De noordeling Van Gogh als de schilder van de zomer bij uitstek, wie had dat gedacht. Lemaire denkt dat diezelfde zomer de ondergang van de schilder heeft ingeluid. Nee, wacht, niet het ontluisterende licht van het zuiden, maar zijn enthousiasme voor de zichtbare wereld op haar hoogtepunt is hem fataal geworden. “Tijdens zijn lange Provençaalse middagen ontdekt Van Gogh de wereld in haar goddelijkheid en absoluutheid in het schaduwloze landschap dat zich voor hem uitstrekte, tot de essentie van zijn lijnen en de hevigheid van zijn kleuren teruggebracht, heet en meedogenloos in het alles onthullende licht.” De God van Van Gogh, aldus Lemaire, is de zon of het licht, zijn schilderen een cultus van de zon.
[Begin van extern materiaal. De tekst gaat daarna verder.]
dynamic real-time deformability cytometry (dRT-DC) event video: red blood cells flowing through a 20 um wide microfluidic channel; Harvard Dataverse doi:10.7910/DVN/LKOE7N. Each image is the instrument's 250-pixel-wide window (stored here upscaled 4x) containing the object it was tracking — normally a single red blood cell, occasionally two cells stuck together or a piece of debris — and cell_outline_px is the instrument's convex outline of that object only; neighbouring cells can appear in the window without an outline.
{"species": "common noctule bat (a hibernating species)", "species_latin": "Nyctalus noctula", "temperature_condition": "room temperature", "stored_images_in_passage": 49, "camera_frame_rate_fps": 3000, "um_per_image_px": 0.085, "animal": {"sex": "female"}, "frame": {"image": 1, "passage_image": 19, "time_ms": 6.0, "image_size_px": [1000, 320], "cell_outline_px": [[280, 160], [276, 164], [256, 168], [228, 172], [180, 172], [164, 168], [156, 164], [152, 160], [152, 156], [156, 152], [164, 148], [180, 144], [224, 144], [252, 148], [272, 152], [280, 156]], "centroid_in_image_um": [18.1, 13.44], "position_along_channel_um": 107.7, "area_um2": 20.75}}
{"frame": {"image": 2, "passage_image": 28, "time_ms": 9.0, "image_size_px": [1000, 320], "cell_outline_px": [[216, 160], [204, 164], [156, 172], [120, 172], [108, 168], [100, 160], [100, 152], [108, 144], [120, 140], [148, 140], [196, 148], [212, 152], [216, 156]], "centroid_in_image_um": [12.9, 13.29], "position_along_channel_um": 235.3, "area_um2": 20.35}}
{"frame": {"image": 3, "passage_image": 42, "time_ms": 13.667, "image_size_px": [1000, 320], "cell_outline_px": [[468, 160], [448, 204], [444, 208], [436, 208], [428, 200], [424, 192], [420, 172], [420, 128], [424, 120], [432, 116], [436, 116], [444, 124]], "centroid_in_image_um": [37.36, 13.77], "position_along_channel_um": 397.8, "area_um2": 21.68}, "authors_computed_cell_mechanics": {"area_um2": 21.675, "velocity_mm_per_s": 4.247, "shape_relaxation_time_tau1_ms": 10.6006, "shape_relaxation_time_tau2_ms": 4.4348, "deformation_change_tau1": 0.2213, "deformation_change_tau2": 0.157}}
En zijn vroegere, donkere werk in Drenthe dan? Treft men daarin niet dezelfde esthetische en religieuze verrukking, ook al is het licht daar effen en gedempt? Vallen wereld en God daar niet even goed samen? Afgaande op zijn brieven aan zijn broer genoot hij er koortsachtig, van het licht, het landschap, de monotonie van de heide, de wijking tot in het oneindige, de ploeterende boeren, het lopen. Was het slechts de mystiek van het boerenleven? Ik ga ook lopen!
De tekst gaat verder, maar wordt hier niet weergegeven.